▶ _What you should do_
Would you please repeat, word for word, only the lines from the one holding "the white flag at point (846, 93)" through the one holding "A 1344×896 image is presented here." in the material below, without the pictures?

▶ _Material for the task_
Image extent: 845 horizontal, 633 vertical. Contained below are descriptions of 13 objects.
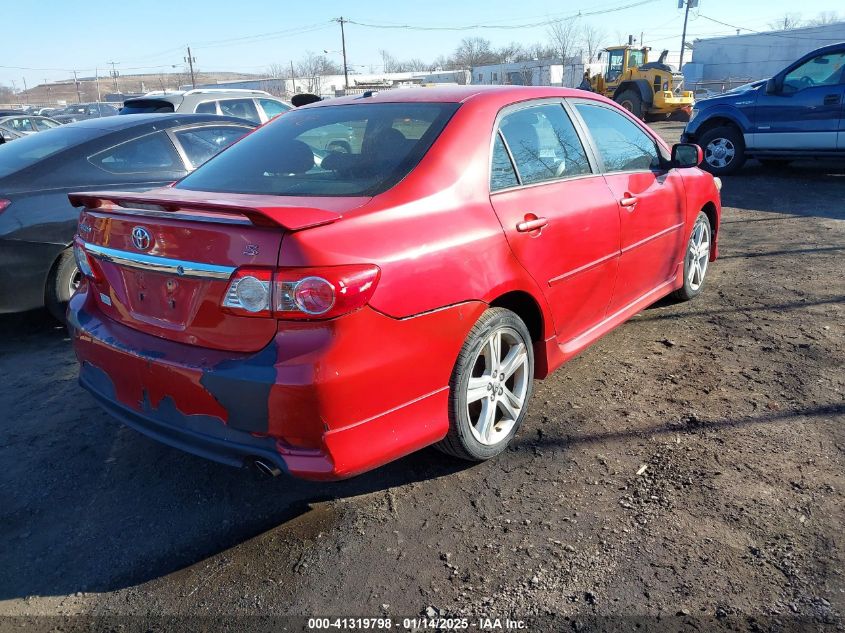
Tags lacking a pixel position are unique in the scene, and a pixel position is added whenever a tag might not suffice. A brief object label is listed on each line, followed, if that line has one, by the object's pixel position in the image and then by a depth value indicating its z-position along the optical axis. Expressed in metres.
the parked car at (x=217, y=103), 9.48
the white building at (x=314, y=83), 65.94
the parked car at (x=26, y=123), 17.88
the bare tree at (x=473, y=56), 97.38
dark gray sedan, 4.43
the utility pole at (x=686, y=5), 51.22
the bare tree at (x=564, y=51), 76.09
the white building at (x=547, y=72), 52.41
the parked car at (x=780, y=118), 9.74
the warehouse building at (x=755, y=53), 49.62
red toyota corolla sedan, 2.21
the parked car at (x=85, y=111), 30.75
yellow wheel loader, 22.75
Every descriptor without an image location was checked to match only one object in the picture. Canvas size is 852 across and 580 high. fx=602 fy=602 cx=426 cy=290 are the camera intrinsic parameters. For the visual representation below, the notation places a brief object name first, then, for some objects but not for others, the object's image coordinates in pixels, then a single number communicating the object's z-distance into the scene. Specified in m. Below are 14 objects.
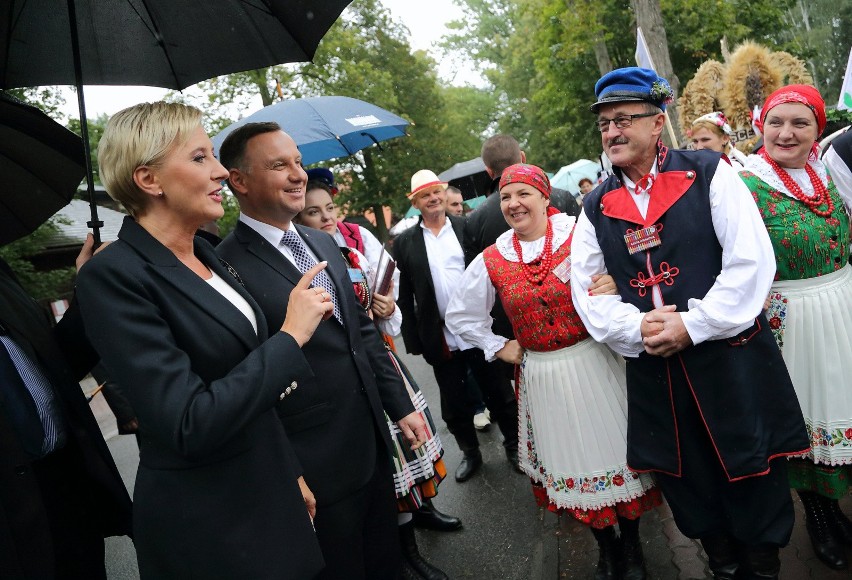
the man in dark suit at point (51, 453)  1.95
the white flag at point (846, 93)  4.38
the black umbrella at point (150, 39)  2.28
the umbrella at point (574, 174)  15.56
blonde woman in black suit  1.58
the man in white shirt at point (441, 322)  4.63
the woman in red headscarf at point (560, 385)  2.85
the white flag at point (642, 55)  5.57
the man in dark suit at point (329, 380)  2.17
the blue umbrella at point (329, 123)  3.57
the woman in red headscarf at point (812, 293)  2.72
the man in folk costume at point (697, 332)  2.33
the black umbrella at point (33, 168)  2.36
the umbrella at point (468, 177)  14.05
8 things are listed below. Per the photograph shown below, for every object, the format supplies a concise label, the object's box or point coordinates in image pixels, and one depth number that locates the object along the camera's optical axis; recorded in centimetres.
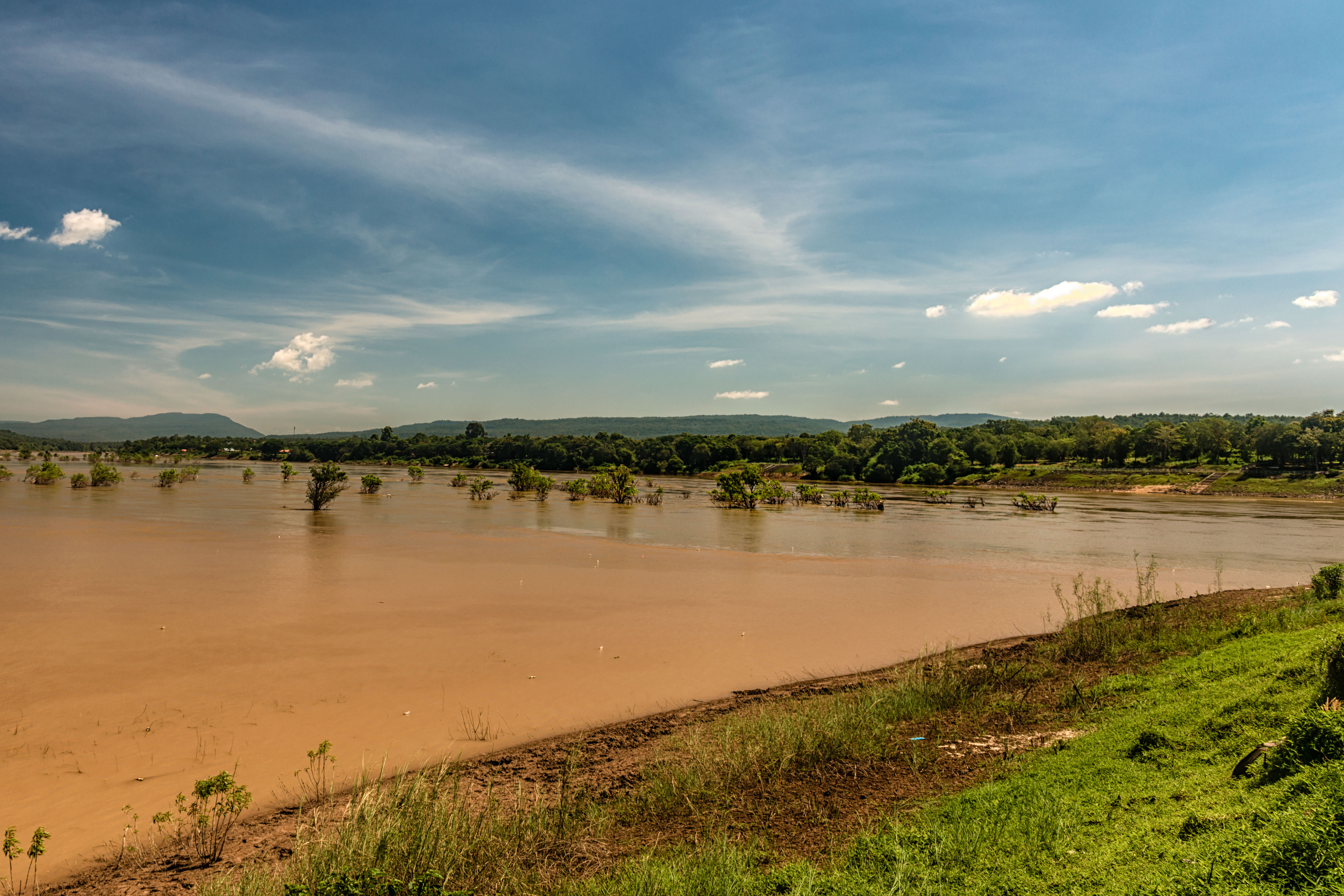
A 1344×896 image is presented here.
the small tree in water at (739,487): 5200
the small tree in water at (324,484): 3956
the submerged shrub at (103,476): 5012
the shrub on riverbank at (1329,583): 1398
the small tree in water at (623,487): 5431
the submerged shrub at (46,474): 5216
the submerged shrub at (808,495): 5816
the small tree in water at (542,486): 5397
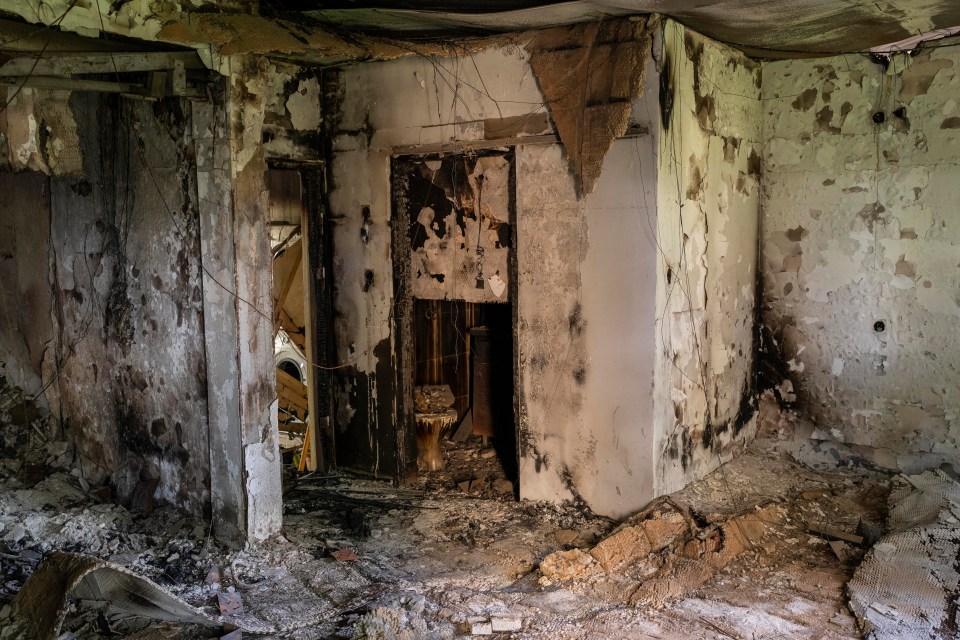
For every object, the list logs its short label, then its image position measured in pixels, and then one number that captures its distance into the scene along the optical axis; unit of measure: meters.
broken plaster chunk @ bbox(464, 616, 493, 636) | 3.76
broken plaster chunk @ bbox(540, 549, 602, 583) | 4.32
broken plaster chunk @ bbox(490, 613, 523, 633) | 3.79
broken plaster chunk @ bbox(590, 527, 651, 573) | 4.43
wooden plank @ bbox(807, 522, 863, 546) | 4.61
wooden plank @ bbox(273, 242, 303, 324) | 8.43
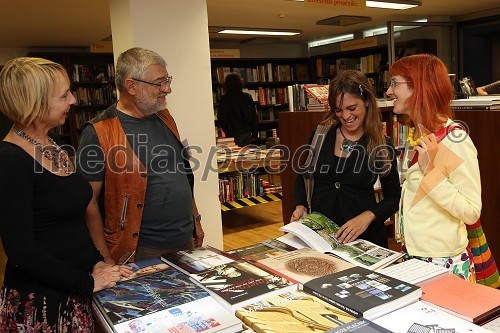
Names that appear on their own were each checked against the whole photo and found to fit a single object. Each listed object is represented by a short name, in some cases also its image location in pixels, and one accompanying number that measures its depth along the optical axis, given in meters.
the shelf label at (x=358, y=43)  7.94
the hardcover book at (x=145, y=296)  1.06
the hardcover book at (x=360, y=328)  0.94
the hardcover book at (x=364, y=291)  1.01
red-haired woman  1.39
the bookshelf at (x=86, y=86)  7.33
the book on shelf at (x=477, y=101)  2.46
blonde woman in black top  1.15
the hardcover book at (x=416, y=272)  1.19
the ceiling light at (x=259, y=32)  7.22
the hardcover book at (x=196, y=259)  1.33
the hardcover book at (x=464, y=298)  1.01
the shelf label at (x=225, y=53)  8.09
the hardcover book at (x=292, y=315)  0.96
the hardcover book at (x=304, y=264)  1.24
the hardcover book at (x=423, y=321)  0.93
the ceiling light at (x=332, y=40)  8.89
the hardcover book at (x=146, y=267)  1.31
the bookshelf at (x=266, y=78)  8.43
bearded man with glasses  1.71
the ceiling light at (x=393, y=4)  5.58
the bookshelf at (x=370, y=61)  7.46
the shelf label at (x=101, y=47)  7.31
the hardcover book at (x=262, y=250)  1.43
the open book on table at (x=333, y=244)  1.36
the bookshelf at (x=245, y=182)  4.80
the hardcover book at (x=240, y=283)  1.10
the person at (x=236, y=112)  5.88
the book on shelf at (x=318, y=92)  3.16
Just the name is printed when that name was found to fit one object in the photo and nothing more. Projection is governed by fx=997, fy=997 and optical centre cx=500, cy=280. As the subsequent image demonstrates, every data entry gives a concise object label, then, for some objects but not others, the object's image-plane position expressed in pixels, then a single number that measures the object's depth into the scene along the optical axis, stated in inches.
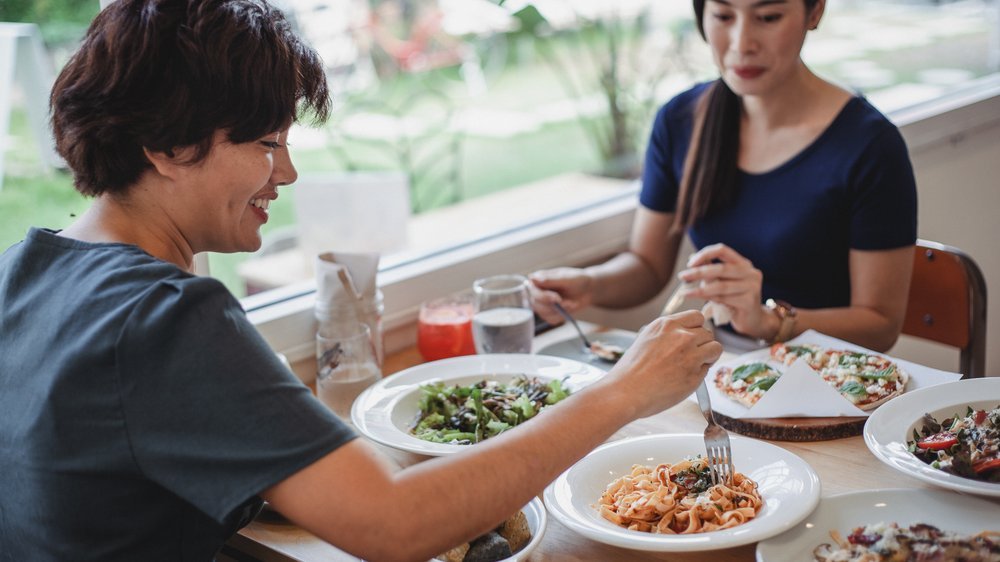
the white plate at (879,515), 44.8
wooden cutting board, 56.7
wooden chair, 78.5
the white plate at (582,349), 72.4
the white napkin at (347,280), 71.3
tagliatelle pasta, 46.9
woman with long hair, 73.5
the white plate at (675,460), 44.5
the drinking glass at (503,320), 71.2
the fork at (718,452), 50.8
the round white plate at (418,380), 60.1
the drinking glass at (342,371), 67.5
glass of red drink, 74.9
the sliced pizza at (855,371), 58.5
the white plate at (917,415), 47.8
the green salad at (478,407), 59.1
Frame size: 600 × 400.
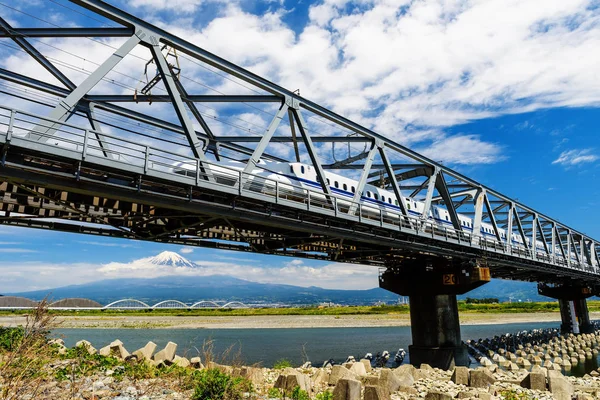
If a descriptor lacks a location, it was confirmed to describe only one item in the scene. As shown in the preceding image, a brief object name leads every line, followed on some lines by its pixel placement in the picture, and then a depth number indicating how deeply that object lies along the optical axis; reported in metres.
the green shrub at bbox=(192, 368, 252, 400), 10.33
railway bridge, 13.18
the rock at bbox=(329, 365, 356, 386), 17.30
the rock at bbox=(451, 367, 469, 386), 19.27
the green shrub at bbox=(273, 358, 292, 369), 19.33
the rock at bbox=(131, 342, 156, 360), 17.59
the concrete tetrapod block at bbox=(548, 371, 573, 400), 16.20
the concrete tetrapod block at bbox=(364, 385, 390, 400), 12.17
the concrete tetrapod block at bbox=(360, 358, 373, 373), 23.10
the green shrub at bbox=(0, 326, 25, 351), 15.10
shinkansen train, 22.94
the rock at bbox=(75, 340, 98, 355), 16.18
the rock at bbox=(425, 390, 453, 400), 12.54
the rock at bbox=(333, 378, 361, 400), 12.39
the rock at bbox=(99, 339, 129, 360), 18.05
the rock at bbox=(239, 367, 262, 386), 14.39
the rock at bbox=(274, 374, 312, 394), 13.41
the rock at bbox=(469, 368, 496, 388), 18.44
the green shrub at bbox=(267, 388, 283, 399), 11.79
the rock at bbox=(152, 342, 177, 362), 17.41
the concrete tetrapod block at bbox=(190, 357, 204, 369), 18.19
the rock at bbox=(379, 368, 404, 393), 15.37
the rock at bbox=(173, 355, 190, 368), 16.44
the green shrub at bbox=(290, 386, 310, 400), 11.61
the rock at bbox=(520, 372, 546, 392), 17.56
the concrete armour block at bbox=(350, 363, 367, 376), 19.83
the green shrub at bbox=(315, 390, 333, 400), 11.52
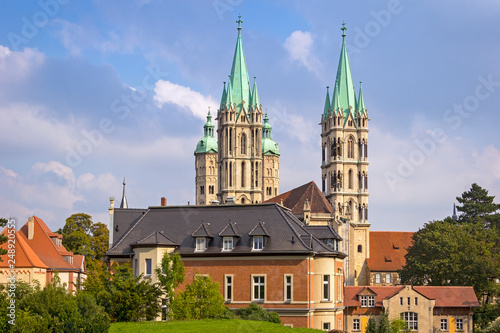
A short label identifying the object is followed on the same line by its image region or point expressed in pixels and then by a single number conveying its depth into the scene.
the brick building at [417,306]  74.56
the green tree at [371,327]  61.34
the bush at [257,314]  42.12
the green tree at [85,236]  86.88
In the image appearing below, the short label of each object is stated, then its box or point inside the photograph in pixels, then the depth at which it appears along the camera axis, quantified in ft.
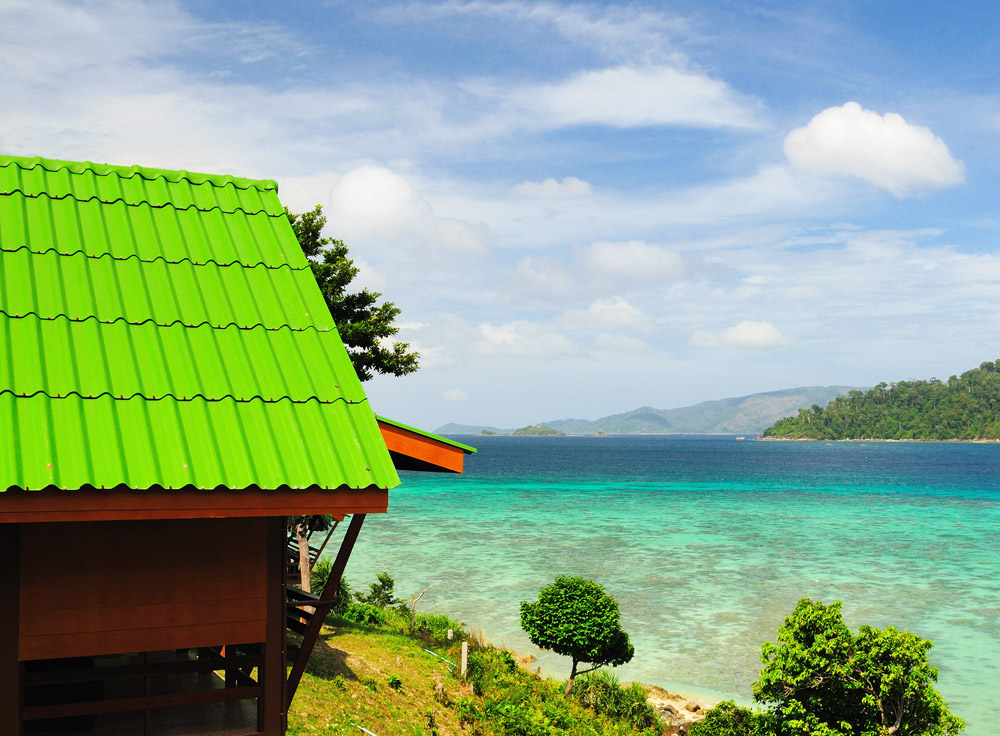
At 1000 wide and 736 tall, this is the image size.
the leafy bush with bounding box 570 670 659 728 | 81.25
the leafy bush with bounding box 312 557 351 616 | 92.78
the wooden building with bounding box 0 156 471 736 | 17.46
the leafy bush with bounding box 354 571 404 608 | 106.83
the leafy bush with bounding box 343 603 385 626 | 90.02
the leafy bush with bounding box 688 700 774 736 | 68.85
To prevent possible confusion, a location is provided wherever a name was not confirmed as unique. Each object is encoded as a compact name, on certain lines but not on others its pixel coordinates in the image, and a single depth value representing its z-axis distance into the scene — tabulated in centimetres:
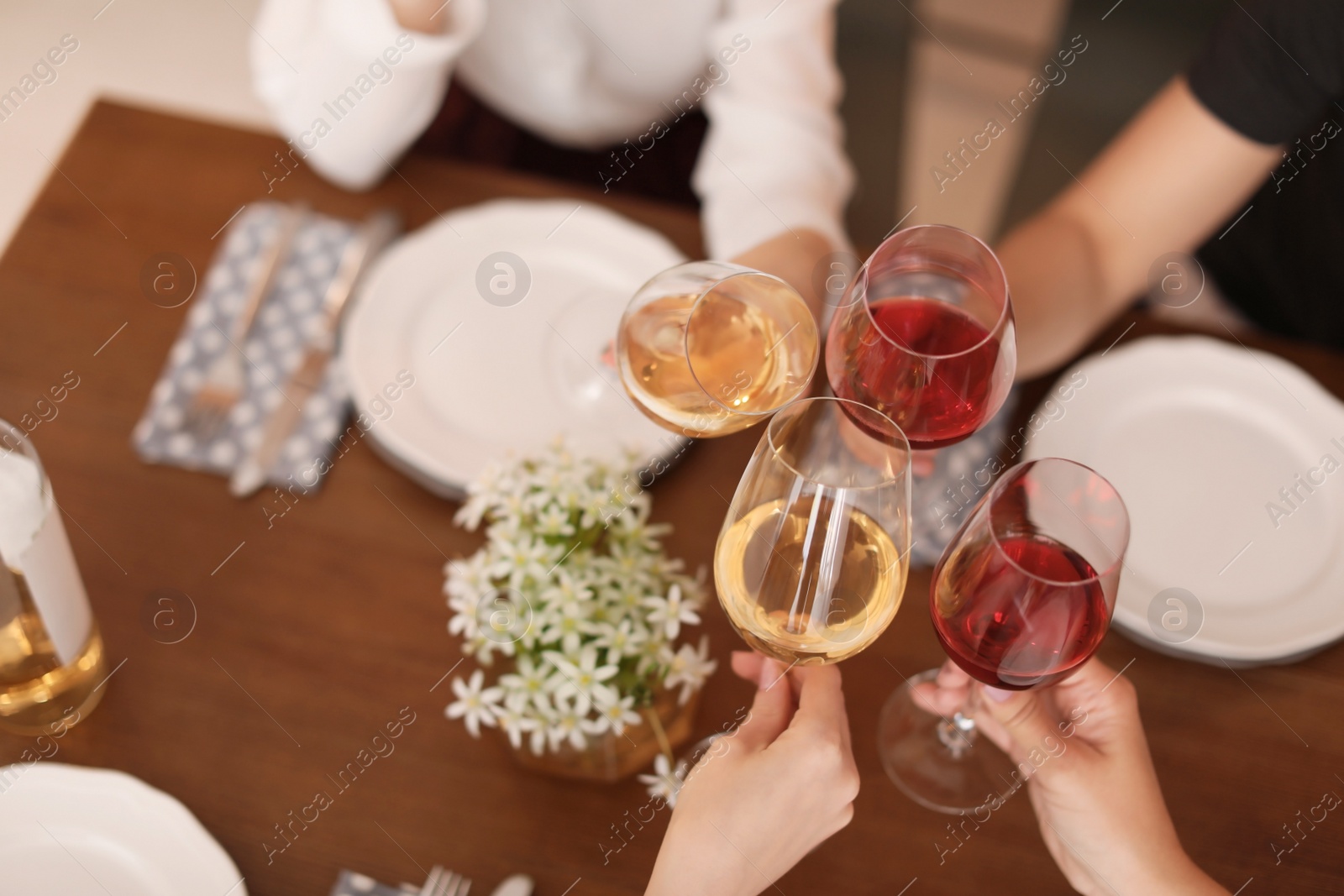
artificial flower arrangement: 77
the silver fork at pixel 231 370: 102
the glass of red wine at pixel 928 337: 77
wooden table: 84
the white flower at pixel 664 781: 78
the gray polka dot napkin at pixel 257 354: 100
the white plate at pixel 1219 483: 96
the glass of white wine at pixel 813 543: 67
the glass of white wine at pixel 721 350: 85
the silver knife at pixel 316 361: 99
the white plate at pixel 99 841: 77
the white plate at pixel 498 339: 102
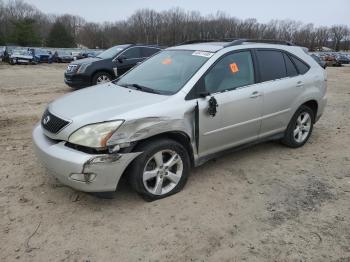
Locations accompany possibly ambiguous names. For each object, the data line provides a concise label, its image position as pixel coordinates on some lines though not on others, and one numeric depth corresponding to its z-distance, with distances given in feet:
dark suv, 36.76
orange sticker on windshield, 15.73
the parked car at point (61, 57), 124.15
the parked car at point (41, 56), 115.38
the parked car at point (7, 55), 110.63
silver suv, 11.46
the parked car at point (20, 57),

▶ _Response area_
the white flag at point (846, 93)  4.38
the black umbrella at point (150, 39)  2.28
the umbrella at point (574, 174)  15.56
blonde woman in black suit  1.58
the man in white shirt at point (441, 322)  4.63
the woman in red headscarf at point (560, 385)  2.85
the white flag at point (642, 55)  5.57
the man in dark suit at point (329, 380)  2.17
the blue umbrella at point (329, 123)  3.57
the woman in red headscarf at point (812, 293)  2.72
the man in folk costume at point (697, 332)  2.33
the black umbrella at point (33, 168)  2.36
the umbrella at point (468, 177)  14.05
8 things are listed below. Per the photograph shown below, for every object, the format supplies a concise label, the object's box or point coordinates in image pixels, and one depth number that locates the object along the camera's optical axis; recorded in centimetres.
A 1344×896 image is presented here.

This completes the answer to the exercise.